When a line in the entries below contains the word "empreinte", copy that line.

Segment Start: Supplied records

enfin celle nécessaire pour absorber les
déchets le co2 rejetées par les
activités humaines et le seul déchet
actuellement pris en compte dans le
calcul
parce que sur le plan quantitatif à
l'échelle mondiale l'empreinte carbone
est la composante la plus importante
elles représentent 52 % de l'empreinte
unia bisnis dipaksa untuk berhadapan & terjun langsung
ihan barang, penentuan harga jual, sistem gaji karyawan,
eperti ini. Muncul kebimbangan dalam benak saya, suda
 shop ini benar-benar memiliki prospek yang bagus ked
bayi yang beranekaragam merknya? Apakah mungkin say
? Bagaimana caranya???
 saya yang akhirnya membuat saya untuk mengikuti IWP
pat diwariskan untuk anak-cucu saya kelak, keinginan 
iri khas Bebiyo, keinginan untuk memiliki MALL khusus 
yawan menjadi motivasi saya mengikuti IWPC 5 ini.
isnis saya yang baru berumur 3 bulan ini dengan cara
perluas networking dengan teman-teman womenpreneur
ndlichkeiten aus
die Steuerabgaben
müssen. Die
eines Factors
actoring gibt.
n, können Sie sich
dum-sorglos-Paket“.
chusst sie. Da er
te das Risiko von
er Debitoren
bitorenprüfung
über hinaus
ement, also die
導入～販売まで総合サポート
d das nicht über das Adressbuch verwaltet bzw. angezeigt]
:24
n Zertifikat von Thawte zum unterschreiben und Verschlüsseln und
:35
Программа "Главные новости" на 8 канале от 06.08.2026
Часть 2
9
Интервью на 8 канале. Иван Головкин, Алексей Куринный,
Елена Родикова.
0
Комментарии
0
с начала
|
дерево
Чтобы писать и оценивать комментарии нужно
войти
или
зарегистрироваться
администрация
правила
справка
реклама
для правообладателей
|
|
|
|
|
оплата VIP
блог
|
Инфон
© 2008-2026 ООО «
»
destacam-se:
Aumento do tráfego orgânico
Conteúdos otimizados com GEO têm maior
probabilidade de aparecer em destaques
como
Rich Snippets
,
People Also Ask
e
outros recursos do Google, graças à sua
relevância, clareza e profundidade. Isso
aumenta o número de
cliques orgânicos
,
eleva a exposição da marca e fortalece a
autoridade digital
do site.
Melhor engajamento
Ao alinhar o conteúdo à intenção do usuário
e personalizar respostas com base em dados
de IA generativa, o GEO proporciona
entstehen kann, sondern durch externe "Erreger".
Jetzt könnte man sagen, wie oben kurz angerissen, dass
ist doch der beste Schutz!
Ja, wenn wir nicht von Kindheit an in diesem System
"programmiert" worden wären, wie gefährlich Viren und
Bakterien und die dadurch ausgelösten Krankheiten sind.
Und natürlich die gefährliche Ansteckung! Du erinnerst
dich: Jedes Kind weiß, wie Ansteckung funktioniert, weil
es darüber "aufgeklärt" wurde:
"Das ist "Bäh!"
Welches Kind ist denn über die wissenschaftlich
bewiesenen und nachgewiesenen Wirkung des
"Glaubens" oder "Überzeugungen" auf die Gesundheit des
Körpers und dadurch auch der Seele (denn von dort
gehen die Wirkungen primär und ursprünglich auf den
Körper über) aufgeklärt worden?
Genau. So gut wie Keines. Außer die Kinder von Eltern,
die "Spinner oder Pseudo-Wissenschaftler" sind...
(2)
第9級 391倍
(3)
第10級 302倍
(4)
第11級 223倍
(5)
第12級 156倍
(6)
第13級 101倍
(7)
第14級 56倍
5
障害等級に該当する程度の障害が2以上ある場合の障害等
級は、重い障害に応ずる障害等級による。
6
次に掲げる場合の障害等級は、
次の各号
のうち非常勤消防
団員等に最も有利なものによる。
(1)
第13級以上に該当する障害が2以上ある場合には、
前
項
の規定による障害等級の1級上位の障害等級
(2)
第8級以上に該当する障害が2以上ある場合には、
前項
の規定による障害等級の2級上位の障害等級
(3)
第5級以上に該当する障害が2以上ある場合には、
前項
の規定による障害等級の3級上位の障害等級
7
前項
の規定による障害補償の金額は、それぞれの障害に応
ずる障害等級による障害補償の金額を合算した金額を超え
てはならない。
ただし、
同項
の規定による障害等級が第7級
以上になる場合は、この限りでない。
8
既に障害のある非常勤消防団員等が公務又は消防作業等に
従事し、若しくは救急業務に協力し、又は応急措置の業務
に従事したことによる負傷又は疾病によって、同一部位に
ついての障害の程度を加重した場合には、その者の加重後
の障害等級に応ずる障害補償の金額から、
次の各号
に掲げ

Segment End: Supplied records

*Result for this exercise*
l'échelle mondiale l'empreinte carbone
elles représentent 52 % de l'empreinte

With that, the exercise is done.